Textauszug:
========================================================================

# Acer Aspire 5738G-654G32MN



## Murxwitz (13. August 2009)

Hallo
ich wollte mal wissen was ihr so zu dem oben genannten Notebook sagt
soll fürs Studium sein aber auch nicht zu langsam

Andwendung:surfen
                  arbeiten (office)
                  musik 
                  videos  
                  evtl ein paar ältere spiele (zb wc3 ...)

wlan N-standard (16mbit inet und die fritz.box macht das mit hab das Gefühl da 58mbit wlan ist langsammer als das inet)
Gbit lan  datenaustausch mit meinem desktop

ALTERNATE - HARDWARE - Notebooks - Acer - Aspire 5738G-654G32MN

Notebooks Acer Aspire 5738G-654G32MN

mal 2 links dazu

die angaben zum ram sind sehr widersprüchlich aber meist: DDR3-1066
core 2 duo ist ja schneller als ein pentium dualcore oder irre ich mich (gleicher takt)

hab mich auch mal weiter umgeschaut aber nichts besseres gefunden
max ~600€


----------



## Herbboy (13. August 2009)

die sind an sich beide schon überdimensioniert, wenn du wirklich nur so was wie WC3 spielen willst. da kriegst du zu dem preis besser verarbeitete geräte mit mehr akkudauer usw., oder ausreichend gute für weniger geld.

willst du das denn auch oft mitnehmen? 

ansonsten is der acer absolut o.k, gute mullitmediamischung.


----------



## Murxwitz (13. August 2009)

ich denke schon dass ich das öfter mitnehmen werde
ich weiß halt nicht wie ich es beim Studium brauchen werde

ps: die links sind vom gleichen notebook


----------



## Herbboy (13. August 2009)

wäre, wenn du es oft mitnimmst, nicht ein kleinere notebook besser? würde das notebook denn dann auch oft per akku betrieben?

btw: die meisten leute merken schnell, dass sie an sich beim studium eh kein notebook wirkich IN der uni brauchen, außer der dozent setzt das sogar voraus, weil in der vorlesung/übung mit software gearbeitet werden *muss*. zum mitschreiben zB sind notebooks ohnehin mist. seit ner weile gibt es den spruch: woran erkennt man einen erstsemester-studenten? am notebook in der vorlesung...


----------



## Murxwitz (14. August 2009)

wegen dem mitnehmen nicht größer als 16", mein bruder hat ein 15,4" und das ist noch recht handlich
und ich will gerne einen extra Nummernblock haben und da dürfte es bei den kleineren eng werden

zum in den Vorlesungen mitschreiben wollte ich den eh nicht nehmen, dafür kann ich nicht schnell genug tippen

er soll halt auch öfter mal statt meinem desktop benutzt werden (zum Arbeiten)

========================================================================

Erfasste Daten:
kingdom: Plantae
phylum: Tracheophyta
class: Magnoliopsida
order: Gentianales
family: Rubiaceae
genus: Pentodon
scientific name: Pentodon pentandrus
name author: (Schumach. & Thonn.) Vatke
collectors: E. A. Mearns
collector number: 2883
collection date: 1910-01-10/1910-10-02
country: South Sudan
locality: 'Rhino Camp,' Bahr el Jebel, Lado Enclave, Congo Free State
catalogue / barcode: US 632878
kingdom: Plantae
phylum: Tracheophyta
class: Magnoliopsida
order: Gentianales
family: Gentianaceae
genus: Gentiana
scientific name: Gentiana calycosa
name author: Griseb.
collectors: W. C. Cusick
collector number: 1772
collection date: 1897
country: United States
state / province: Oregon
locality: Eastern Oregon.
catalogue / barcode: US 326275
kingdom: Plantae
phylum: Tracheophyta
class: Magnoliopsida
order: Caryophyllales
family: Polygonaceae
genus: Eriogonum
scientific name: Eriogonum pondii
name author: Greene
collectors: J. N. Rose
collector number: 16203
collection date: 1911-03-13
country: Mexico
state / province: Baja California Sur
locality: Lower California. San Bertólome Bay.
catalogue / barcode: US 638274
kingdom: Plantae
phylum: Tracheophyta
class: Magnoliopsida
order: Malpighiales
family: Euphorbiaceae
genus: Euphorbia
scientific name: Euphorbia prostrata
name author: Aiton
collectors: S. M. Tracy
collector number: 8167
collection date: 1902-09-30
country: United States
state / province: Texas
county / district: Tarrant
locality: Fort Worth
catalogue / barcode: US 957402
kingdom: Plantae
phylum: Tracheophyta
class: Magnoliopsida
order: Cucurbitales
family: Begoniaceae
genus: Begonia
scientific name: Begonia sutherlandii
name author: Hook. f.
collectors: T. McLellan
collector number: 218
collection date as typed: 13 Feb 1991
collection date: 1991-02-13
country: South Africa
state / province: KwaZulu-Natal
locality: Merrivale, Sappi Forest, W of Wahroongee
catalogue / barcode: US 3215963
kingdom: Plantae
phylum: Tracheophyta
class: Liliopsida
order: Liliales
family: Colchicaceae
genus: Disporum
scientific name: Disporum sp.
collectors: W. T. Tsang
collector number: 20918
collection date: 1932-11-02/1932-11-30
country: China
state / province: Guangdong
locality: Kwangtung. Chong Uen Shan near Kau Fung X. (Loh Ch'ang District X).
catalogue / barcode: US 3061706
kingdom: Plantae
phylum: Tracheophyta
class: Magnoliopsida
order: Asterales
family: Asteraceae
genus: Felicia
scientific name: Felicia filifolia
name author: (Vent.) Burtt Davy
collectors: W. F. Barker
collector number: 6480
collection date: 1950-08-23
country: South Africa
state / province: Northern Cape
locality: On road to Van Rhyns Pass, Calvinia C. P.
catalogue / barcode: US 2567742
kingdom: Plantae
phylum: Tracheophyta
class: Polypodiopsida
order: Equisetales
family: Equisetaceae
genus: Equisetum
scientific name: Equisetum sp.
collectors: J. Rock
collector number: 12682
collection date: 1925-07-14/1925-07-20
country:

========================================================================

Aufgabenstellung:
(A) Gib den Abschnitt des Forumsthreads zum Acer Aspire 5738G zwischen "die angaben zum" und "für weniger geld." einschließlich neu wieder und setze dabei "Athlon X2" an die Stelle von "pentium dualcore".
(B) Wie groß darf das Notebook laut dem Forumsthread zum Acer Aspire 5738G wegen des Mitnehmens höchstens sein?

Lösungen:
(A)
die angaben zum ram sind sehr widersprüchlich aber meist: DDR3-1066
core 2 duo ist ja schneller als ein Athlon X2 oder irre ich mich (gleicher takt)

hab mich auch mal weiter umgeschaut aber nichts besseres gefunden
max ~600€


----------



## Herbboy (13. August 2009)

die sind an sich beide schon überdimensioniert, wenn du wirklich nur so was wie WC3 spielen willst. da kriegst du zu dem preis besser verarbeitete geräte mit mehr akkudauer usw., oder ausreichend gute für weniger geld.

(B) Nicht größer als 16 Zoll.